The other cool thing is that if the application requirements change over time, you simply modify the policy with the additional requirements. This can be done on-the-fly.
VVols fixes one of the most common storage issues we face today, namely making sure that virtual machines reside on their appropriate storage. Right now, I know of vSphere administrators who are tracking LUN/Volumes, the data services associated with those LUNs/Volumes, and then the list of VMs that should reside on those LUNs/Volumes – it is a management nightmare. A single Storage vMotion, and all that diligence goes to waste – your VM is now running on storage that doesn’t meet its requirements. VVols addresses this; no more spreadsheets, you simply use the policies to ensure VMs are running on the correct storage. If they are not, your VM will be shown as non-compliant to their storage policy, and remedial action can be taken.

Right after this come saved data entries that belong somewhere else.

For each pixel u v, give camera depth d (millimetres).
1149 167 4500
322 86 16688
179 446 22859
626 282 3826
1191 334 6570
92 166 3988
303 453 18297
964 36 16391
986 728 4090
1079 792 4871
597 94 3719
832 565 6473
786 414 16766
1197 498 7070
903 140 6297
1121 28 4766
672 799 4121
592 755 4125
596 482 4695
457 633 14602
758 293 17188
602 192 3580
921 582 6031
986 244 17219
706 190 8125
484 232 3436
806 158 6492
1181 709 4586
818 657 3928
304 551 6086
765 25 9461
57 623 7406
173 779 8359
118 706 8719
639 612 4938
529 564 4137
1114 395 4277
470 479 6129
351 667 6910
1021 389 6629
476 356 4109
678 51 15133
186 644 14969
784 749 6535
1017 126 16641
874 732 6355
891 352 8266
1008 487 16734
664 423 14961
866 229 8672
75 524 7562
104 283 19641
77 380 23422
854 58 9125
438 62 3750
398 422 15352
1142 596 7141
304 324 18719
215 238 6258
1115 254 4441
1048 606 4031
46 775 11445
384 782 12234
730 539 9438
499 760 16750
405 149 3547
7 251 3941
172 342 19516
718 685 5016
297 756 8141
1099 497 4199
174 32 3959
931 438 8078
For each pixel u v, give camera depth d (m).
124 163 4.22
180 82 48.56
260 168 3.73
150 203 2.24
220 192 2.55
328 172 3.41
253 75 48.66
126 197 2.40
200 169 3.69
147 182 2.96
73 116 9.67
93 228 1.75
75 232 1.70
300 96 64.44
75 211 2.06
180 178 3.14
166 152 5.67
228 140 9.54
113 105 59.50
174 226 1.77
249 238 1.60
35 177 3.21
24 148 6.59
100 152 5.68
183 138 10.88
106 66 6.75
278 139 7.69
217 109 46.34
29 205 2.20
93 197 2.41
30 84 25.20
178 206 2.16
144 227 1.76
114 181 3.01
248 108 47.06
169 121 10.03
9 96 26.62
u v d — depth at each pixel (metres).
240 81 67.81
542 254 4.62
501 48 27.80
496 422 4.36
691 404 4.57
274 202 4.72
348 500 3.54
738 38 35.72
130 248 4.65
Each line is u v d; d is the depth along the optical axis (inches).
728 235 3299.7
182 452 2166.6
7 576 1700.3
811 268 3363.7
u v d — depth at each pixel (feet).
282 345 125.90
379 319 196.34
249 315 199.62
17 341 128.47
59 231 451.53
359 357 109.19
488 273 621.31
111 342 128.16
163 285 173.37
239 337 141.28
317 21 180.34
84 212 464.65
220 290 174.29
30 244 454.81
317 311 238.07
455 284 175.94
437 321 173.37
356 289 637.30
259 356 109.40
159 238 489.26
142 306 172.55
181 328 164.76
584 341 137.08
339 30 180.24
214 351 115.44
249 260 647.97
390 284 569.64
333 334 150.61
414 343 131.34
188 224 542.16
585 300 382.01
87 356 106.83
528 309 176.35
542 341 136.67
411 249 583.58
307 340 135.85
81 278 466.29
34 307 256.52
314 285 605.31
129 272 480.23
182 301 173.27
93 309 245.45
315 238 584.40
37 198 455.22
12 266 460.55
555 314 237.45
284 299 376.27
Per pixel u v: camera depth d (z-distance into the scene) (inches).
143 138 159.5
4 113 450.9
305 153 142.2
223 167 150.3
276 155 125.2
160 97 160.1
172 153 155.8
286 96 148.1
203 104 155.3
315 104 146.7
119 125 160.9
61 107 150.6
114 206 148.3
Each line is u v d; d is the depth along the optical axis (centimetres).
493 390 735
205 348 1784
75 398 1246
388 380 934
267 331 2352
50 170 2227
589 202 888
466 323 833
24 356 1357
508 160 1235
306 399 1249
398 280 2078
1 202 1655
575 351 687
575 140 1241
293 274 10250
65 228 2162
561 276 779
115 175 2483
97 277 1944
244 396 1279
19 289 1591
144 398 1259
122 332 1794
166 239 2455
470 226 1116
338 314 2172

It also fixes another major pain point – QoS for virtual machine storage. Historically, when VMs were deployed on a LUN or Volume, all of the VMs shared the performance of the LUN/Volume. It was very difficult to provide a Service Level Agreement (SLA), as new VMs deployed on the same storage could impact all the other VMs (noisy neighbour problem). Now with VVols, we no longer have this issue since VMs have their own unique storage object. Therefore we can now start to do SLAs on the VM storage.
VVols also addresses the scalability issues we currently have with storage. Right now, we have a limit of 256 LUNs per host. VVols removes this restriction, allowing many thousands of VVols to be instantiated per storage container.
Software Defined Storage – Abstracted, Pooled and Automated
Now consider this. I might now have VSAN, NAS & SAN arrays that are VVol capable, and maybe even cloud storage from vCloud Air visible to my vCenter server (even though they will be abstracted and pooled). How do I figure out which storage my VM should be deployed to? Well, with Software Defined Storage, you will have all the capabilities from the three storage types visible in vCenter. You build your policy, picking the capabilities for the application running in the VM, and submit it. VASA/SPBM will examine the policy settings, and will automatically provision the VM on the appropriate storage to meet your requirements. This is in essence what software defined storage is all about.
Exciting times ahead in the storage space for sure!